Skip to main content
Press Release

Washington Township Businessman Sentenced For Conspiracy to Commit Wire Fraud Relating to Procurement of Government Set-Aside Contracts

For Immediate Release
U.S. Attorney's Office, Eastern District of Michigan

A Washington Township, Michigan man was sentenced on December 19, 2019 to serve 12 months in federal custody for conspiracy to commit wire fraud, United States Attorney Matthew Schneider announced today.

Schneider was joined in the announcement by Special Agent-in-Charge, Jeffrey Ryan, General Services Administration, Office of Inspector General.

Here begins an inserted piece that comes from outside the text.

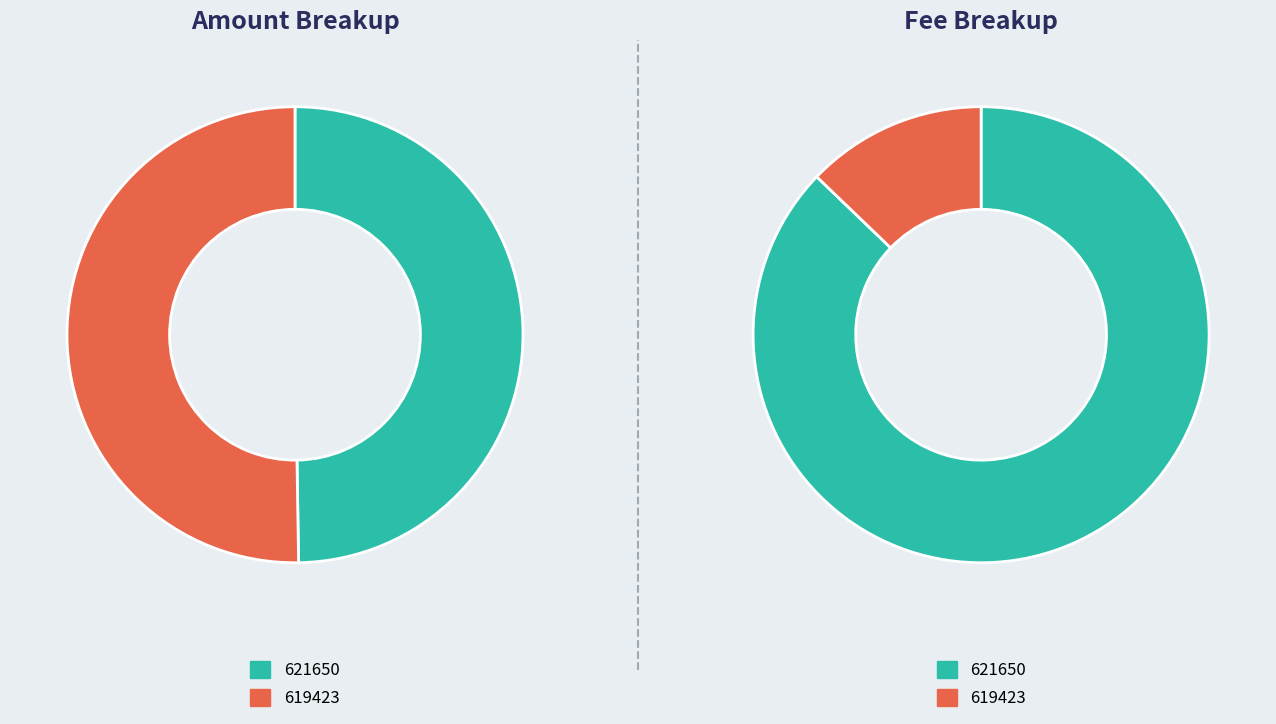

Do 621650 and 619423 together represent more than half of the pie?

Yes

Dennis Pomante, age 68, received the sentence from the Honorable Denise Page Hood, Chief United States District Judge. Judge Hood also ordered that the defendant pay a fine of $50,000, forfeit $30,000 to the United States, and serve two years on supervised release after his release from federal custody.    

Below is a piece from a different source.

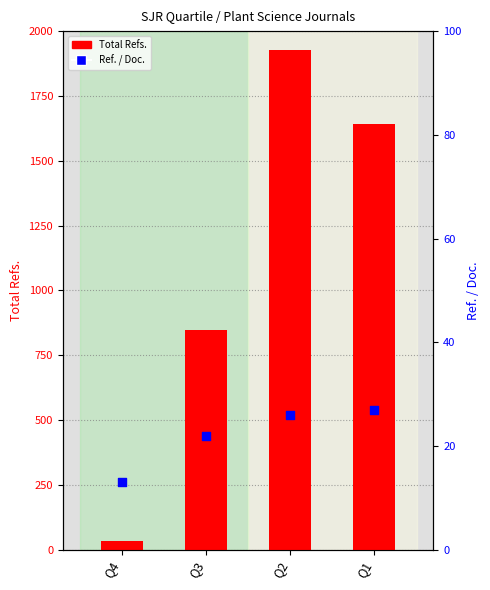

Approximately how many times larger is the value at Q1 compared to Q2?

1.0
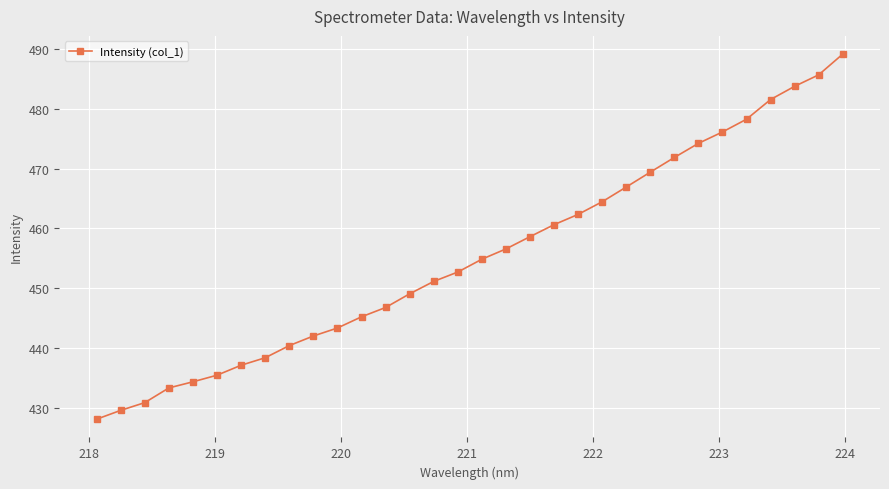

What is the maximum value shown in the chart?

489.1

According to the information provided to the Court at the time of his guilty plea and sentencing, Mr. Pomante, from July 2006 through July 2014, devised and executed a scheme to defraud various government departments and agencies by making false material misrepresentations to obtain numerous government contracts which were set-aside for small businesses owned by service disabled veterans or socially disadvantaged individuals. The scheme involved POMANTE and co-conspirators falsely claiming that U.S. Builders Group, Inc. [USBG], a Detroit- based business, was a small business owned and controlled by a service-disabled veteran as defined by federal regulations. Mr. Pomante and his co-conspirators knew that USBG was an affiliated business of another business and did not qualify as a “small business,” and that a service-disabled veteran did not control the business as required to receive the contracts they bid on. Through these misrepresentations, USBG was able to obtain over $100 million in federal contracts that would otherwise have gone mainly to genuine small, service- disabled, veteran-owned businesses. Mr. Pomante is now retired, and no longer has ownership in the involved businesses. USBG went out of business in 2014. 

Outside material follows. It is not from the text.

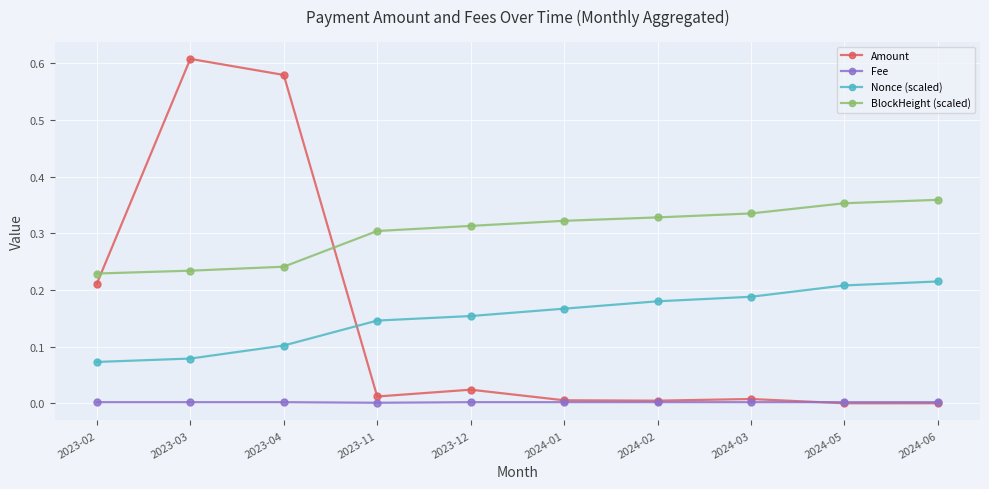

How many data points does each series have?

10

"The GSA Office of Inspector General will aggressively pursue contractors who make false representations in order to obtain federal contracts” said Special Agent-in-Charge, Jeffrey Ryan. “Schemes to fraudulently access opportunities designated as set-aside contracts cheat the government and deserving bidders.”

The case was jointly investigated by agents of the Offices of Inspectors General for the Veterans’ Administration, the General Services Administration, the Small Business Administration, and the Department of Defense, and prosecuted by the White Collar Crimes Unit of the United States Attorney’s Office.